Background Drug hypersensitivity reactions are immunological responses to medications. An accurate understanding of the type of antibiotic hypersensitivity reactions is crucial in the decision making process of alternative antibiotic usage versus desensitisation.
Clinical presentation A 25-year old female, twenty-four weeks pregnant, with dysuria was diagnosed with Chlamydia. She had asthma, which was treated with inhalers. She gave a history of reaction to penicillin and an episode of collapse and rash to erythromycin. Effective treatments for Chlamydia are azithromycin, erythromycin, amoxicillin and doxycycline. The latter is contraindicated in pregnancy and erythromycin and amoxicillin were contraindicated because of this patient’s history. There is small risk of cross reactivity between azithromycin and erythromycin, so a desensitisation protocol was drawn up by the immunologist. The patient was counselled regarding the possibility of a reaction even to small doses of azithromycin and the possibility of an anaphylactic reaction needing adrenaline, which could precipitate preterm labour. She was admitted on the ward and given azithromycin in titrating doses, which was tolerated well without any problems. The repeat chlamydia test following treatment was negative.

> **WHAT YOU SHOULD DO**
Answer these about the case report on a pregnant patient with an antibiotic allergy:
1. How does the background section describe drug hypersensitivity reactions?
2. What happened to the patient after she took erythromycin?
3. What was the result of the repeat chlamydia test after treatment?
The material that follows has nothing to do with the text.

> **EXERCISE DATA**
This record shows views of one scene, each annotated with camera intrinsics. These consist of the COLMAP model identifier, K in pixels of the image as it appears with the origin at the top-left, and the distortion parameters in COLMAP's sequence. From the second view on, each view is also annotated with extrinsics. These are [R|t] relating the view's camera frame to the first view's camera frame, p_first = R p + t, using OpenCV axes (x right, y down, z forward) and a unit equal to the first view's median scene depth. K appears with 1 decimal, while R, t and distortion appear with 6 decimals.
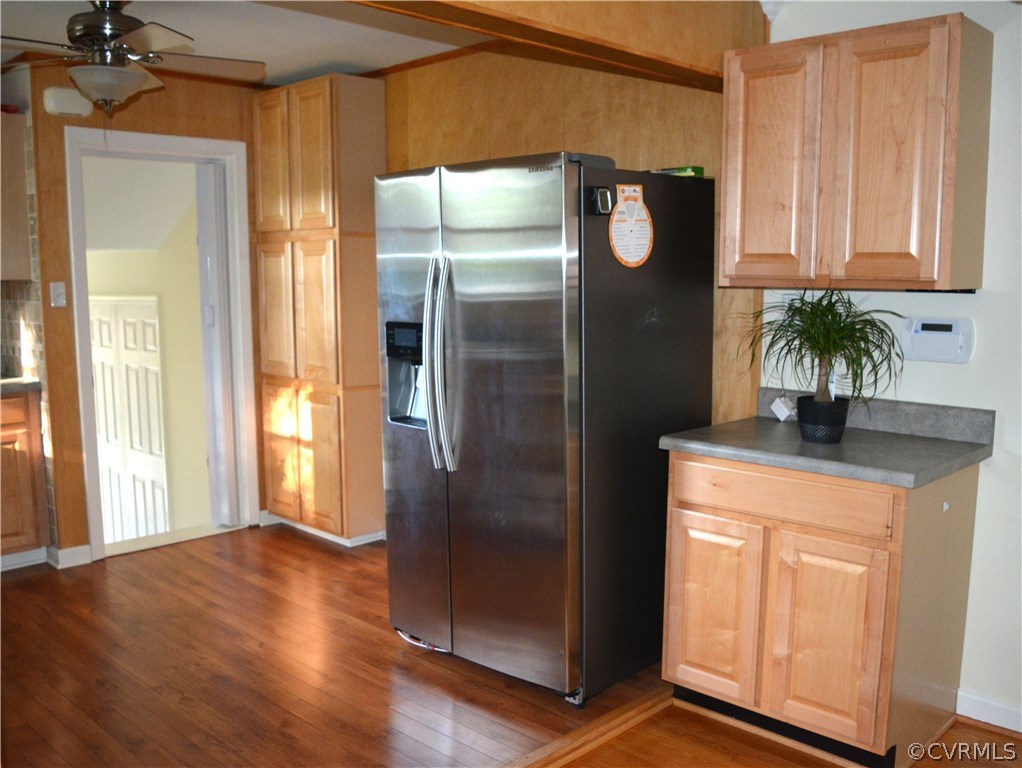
lens RADIAL K [[946.8, 0, 509.3], [0, 946.8, 388.0], [0, 0, 1]] dist [-0.059701, 0.000000]
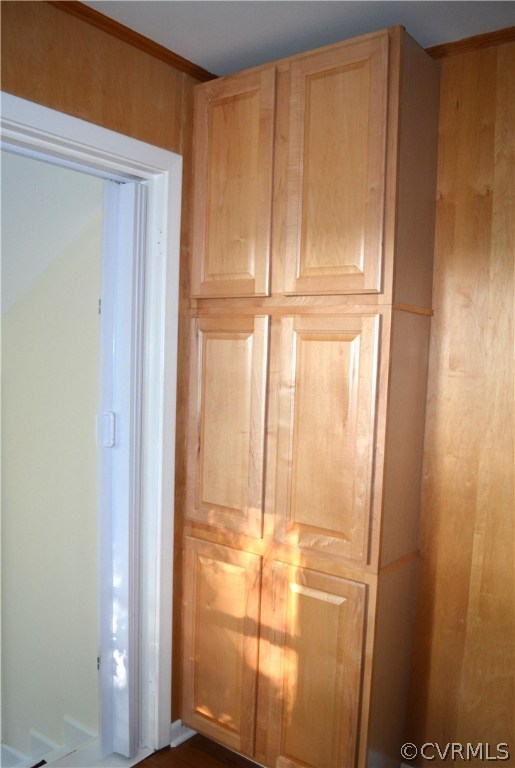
lens RADIAL K [[612.5, 0, 259.0], [0, 612.5, 384.1], [0, 0, 1]] dist [-0.069455, -0.004648]
pose [[0.988807, 0.024198, 0.147227, -0.297327], [-0.015499, 0.998081, -0.059952, -0.088555], [-0.148395, 0.056999, 0.987284, 0.623641]]
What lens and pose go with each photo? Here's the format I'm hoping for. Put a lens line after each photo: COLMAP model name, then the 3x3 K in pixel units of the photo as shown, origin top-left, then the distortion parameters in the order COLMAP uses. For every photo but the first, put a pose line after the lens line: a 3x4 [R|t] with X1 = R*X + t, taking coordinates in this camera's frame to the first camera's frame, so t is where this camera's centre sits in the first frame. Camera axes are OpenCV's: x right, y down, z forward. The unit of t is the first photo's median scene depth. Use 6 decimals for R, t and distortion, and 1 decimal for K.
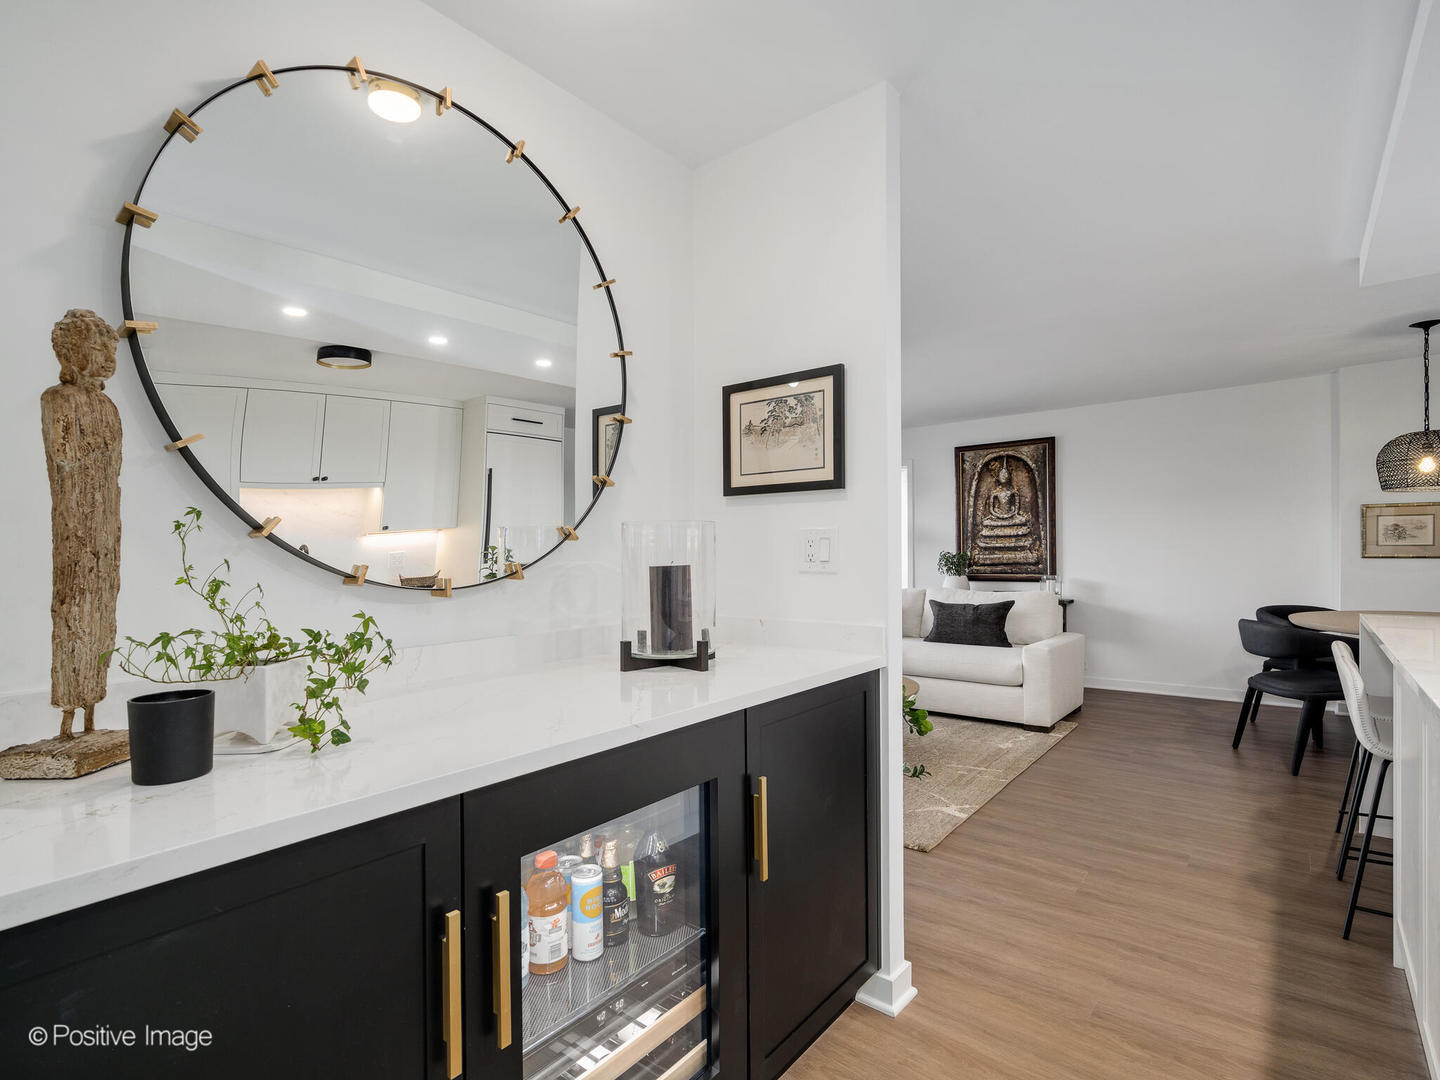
lens RADIAL K [[709.4, 0, 731.4], [0, 709.4, 554.5], [0, 0, 1]] dist [-0.001548, 0.000856]
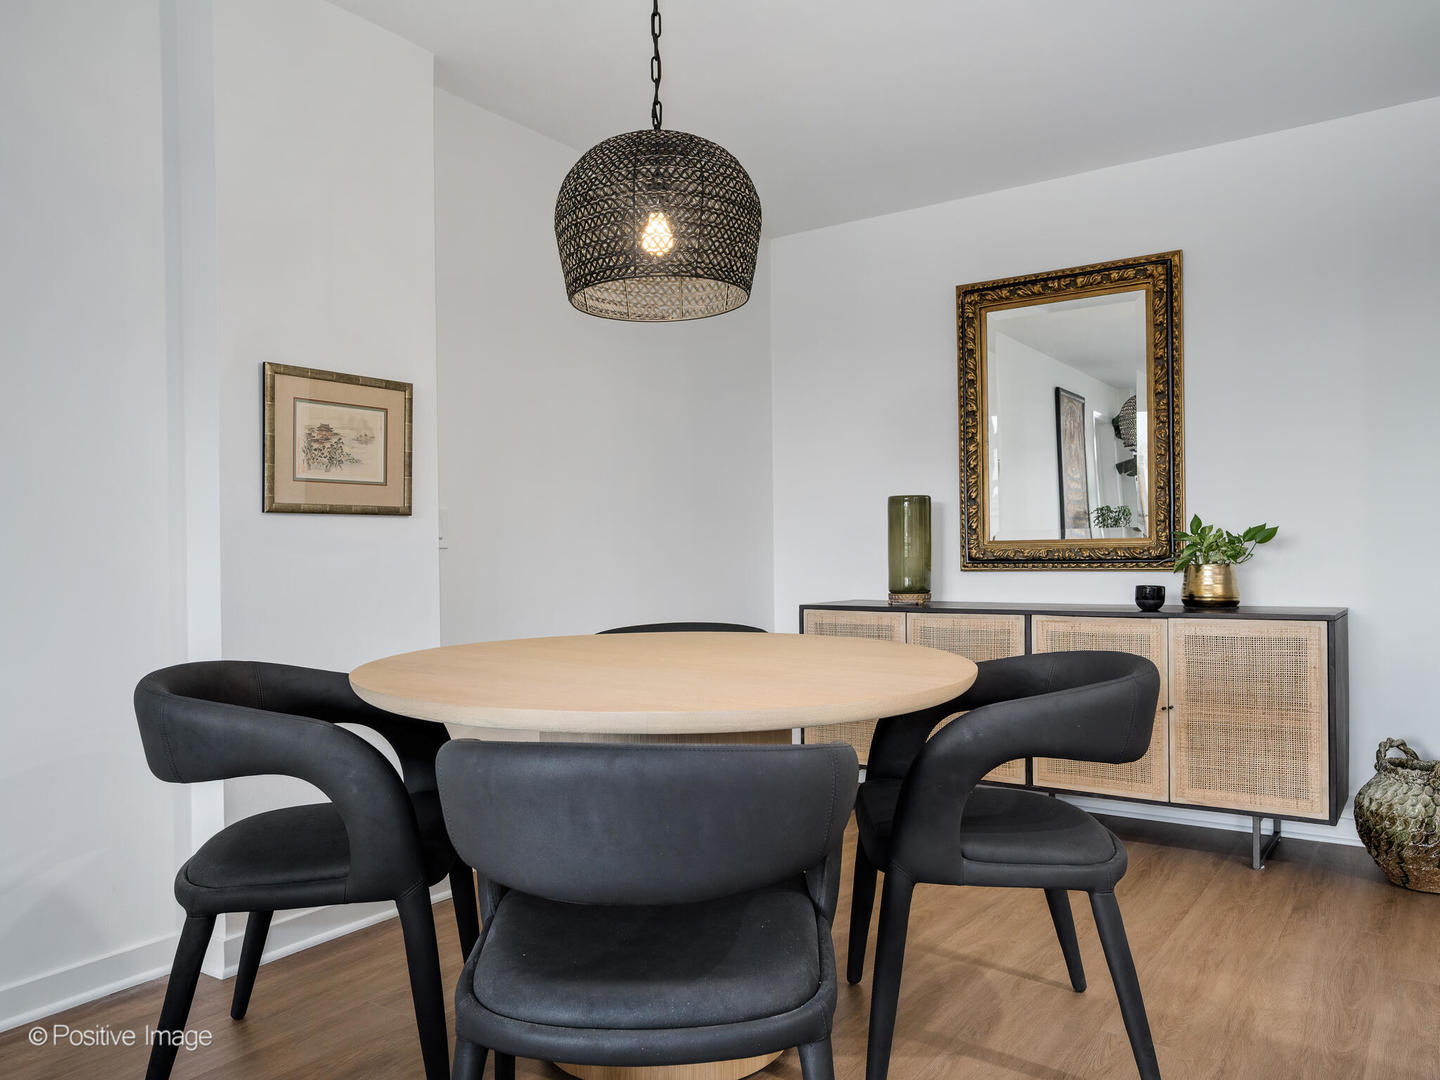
lens RADIAL K [[1044.9, 0, 716.4], [0, 1044.9, 554.1], [0, 0, 1]] dist [-0.010888, 0.001895]
pose [[-0.055108, 0.005410, 0.998466, 0.276032], [0.022931, 0.999728, -0.004151, 0.025720], [-0.998217, 0.022667, -0.055217, 0.624241]]
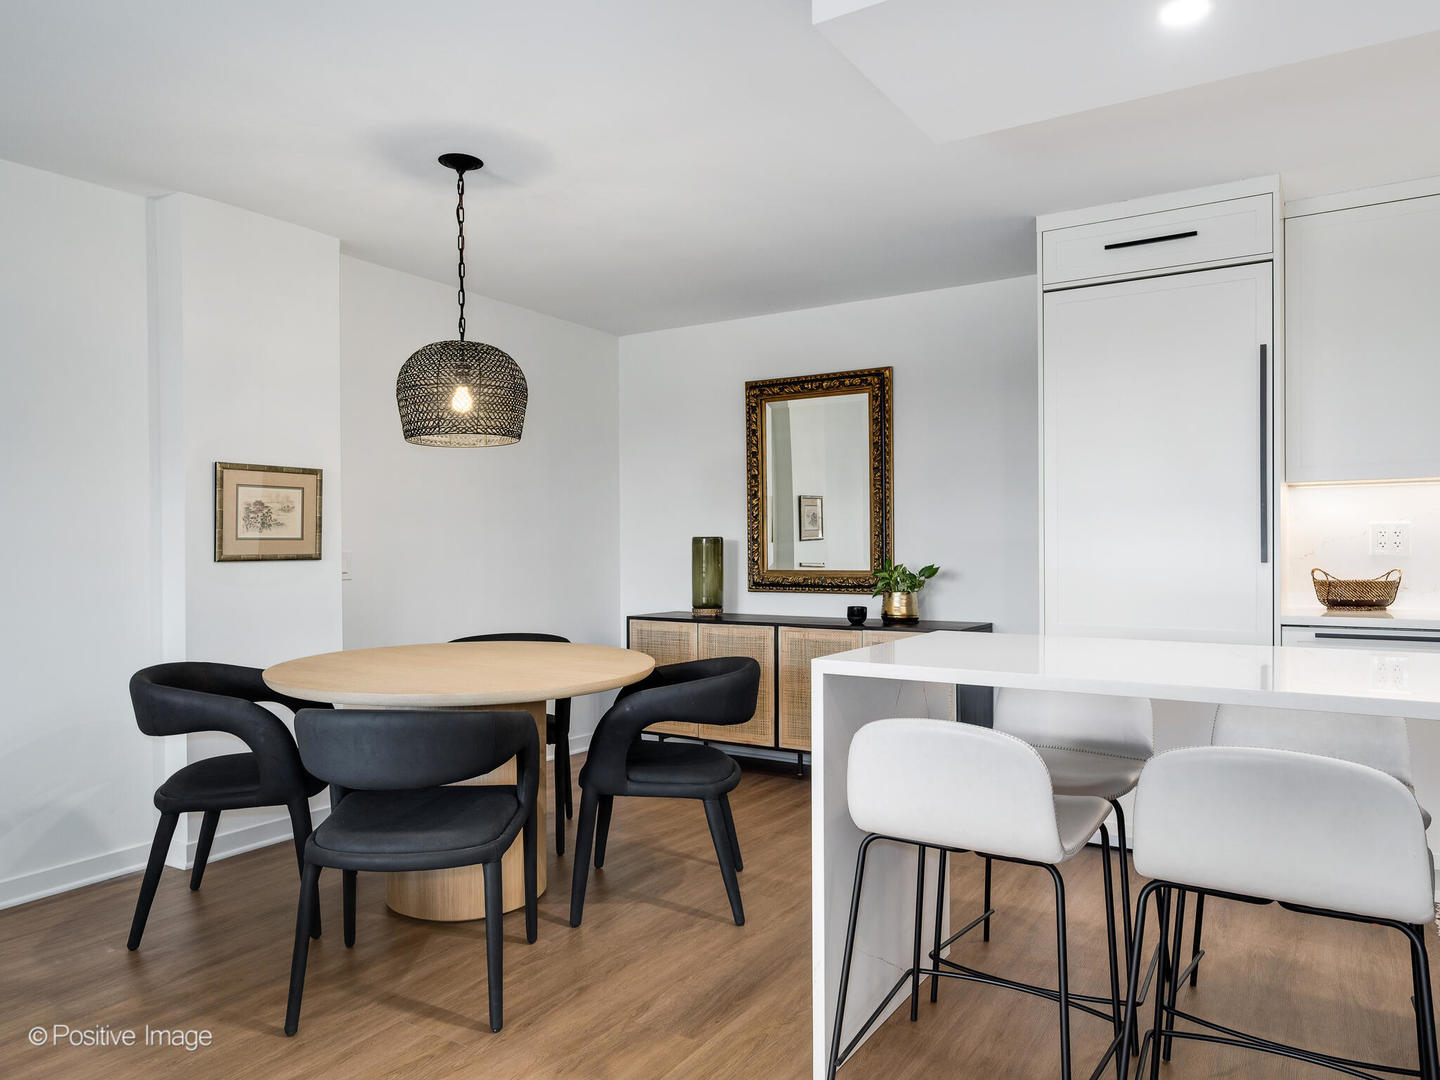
lens RADIAL K [[978.8, 0, 725.0], [0, 978.8, 552.9], [0, 0, 1]] dist [-0.007756, -0.005255]
pose [[-0.107479, -0.000626, 0.994207, 0.090493], [0.014522, 0.999892, 0.002199, 0.001609], [-0.994101, 0.014674, -0.107458, 0.541937]]
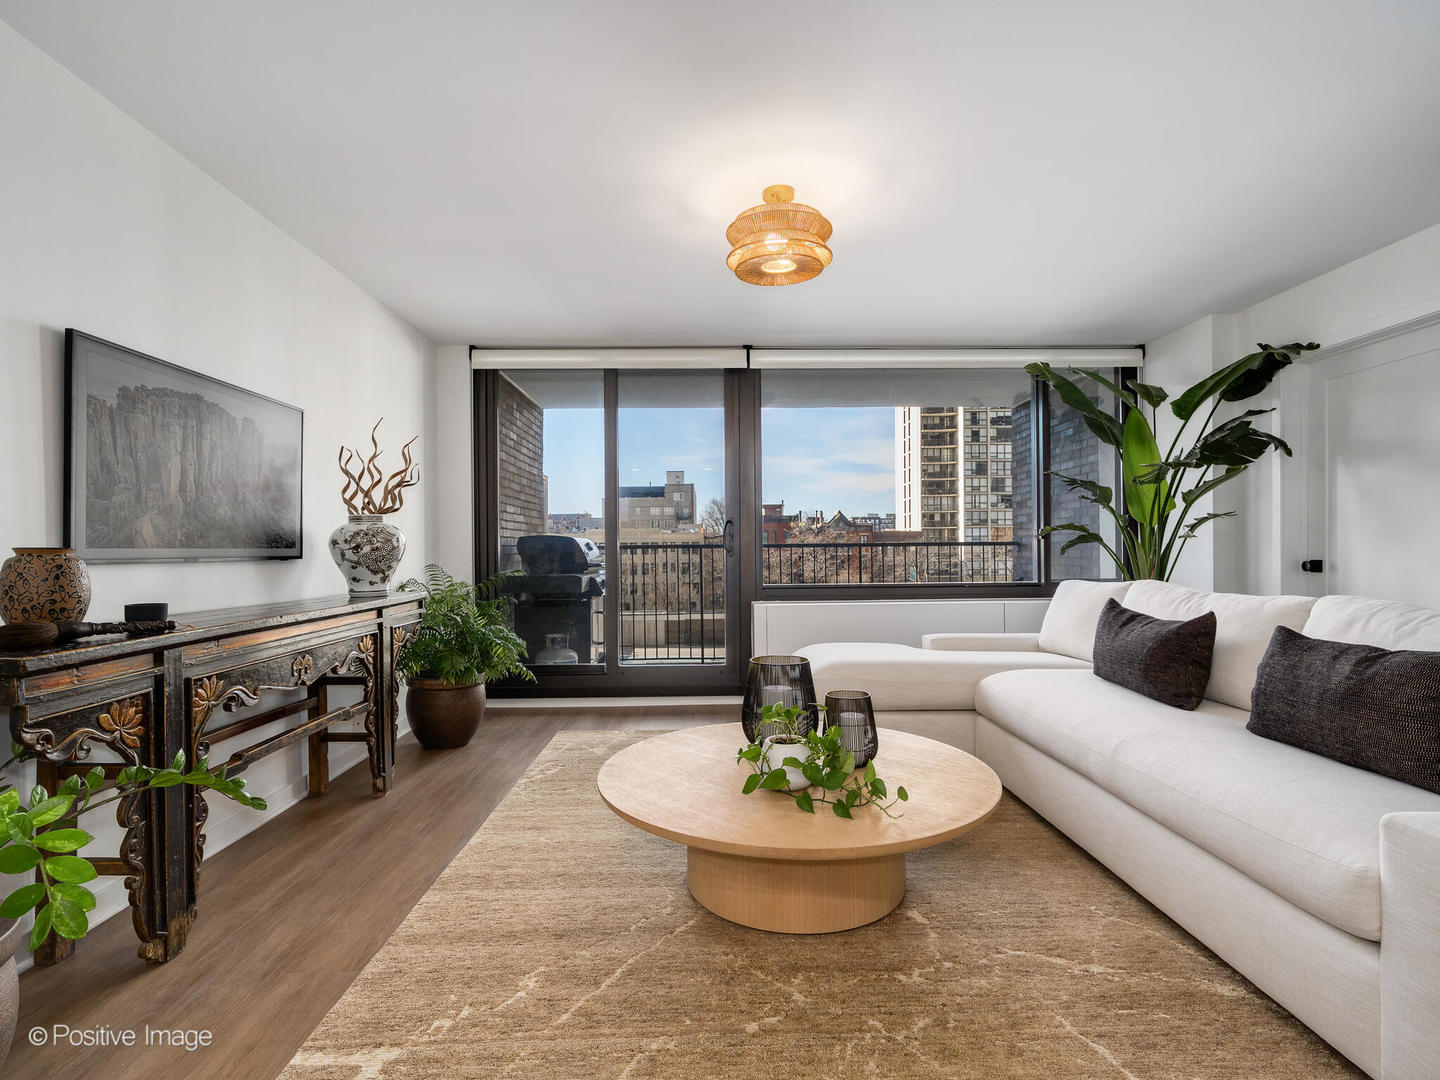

> **TASK SOLUTION**
1. They are immunological responses to medications.
2. She collapsed and had a rash.
3. It was negative.